The digital tools are changing the service load

This year’s campaign is also more digital than old-school outreach. The IRS is promoting the Business Tax Account, or BTA, a centralized platform that lets eligible users view balances, make payments, download notices, view transcripts, request compliance checks, and see the business name and address on file. The IRS says BTA has recently expanded access to millions more users, and eligibility now includes sole proprietorships, partnerships, S corporations, C corporations, governments, Indian tribal governments, and tax-exempt organizations, depending on role and access type.

For tax staff, that kind of expansion matters because it shifts more work into platform support and issue resolution. A client who cannot see a notice, cannot confirm the right address, or cannot figure out what role they have in the account will often call an adviser first. The same is true for IRS IRIS e-filing, digital and mobile-friendly forms, and secure messaging, all of which can simplify filing but also create new questions about access, authentication, and who in the client organization should be using what.

The practical effect is that small-business work becomes less about one annual filing and more about maintaining a clean digital pipeline all year.

Scam prevention is the part clients cannot afford to ignore

The most urgent part of the IRS message is fraud. The agency warns that spear-phishing, malware campaigns, and bogus “self-employment tax credit” claims can target businesses and tax professionals alike. That warning matters because small businesses often move fast, rely on email heavily, and do not always have the controls to spot a fake notice or a suspicious payment request.
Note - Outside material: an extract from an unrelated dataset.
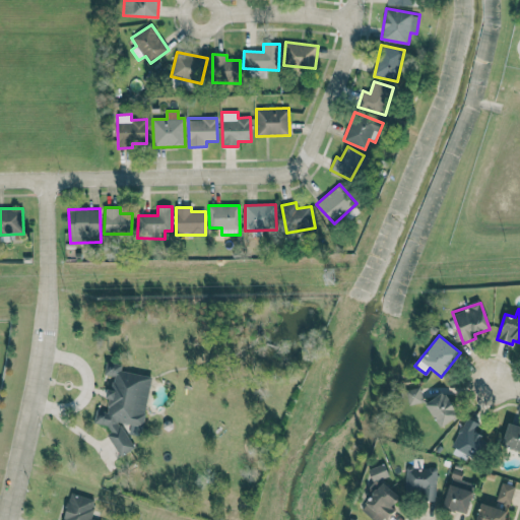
[(151,377),(121,372),(122,365),(106,362),(104,375),(114,376),(112,387),(105,391),(109,399),(107,412),(96,410),(93,423),(104,425),(108,433),(108,435),(120,456),(134,448),(120,423),(130,424),(128,434),(141,436),(151,377)]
The IRS is pointing taxpayers to Publication 5961 and Publication 334 as trusted references. Publication 334 is aimed at self-employed persons and statutory employees, and it covers business income, expenses, and tax credits. The agency’s Small Business Week page also highlights scam guidance, EIN protection, Form 8822-B for business information changes, Publication 5961, and the Report Fraud button.

For KPMG professionals, this is more than a compliance reminder. It is a client-protection issue. A single phishing email or a dubious credit claim can create cleanup work, reputational risk, and unnecessary audit exposure. It also means tax teams need to keep reinforcing basic controls, like verifying notices, checking account changes, and validating any claim that sounds too good to be true before it becomes part of the return position.

What this means after the week ends

There is a useful lesson in the IRS’s annual small-business push. The agency ran a similar campaign in 2025, and the 2026 version again centers on scams, digital tools, and secure access. That suggests a continuing federal effort to modernize small-business compliance while also warning owners that fraud is getting more sophisticated.

For KPMG, the significance is straightforward. These campaigns reveal where clients are underprepared, where processes are brittle, and where advisory work can prevent problems before they become filing errors or audit issues. The result is a familiar but often underestimated reality of tax practice: the busiest moments are not always driven by legislation. Sometimes they are driven by the calendar, a federal outreach campaign, and the sheer number of small businesses that need help staying compliant while still running the business.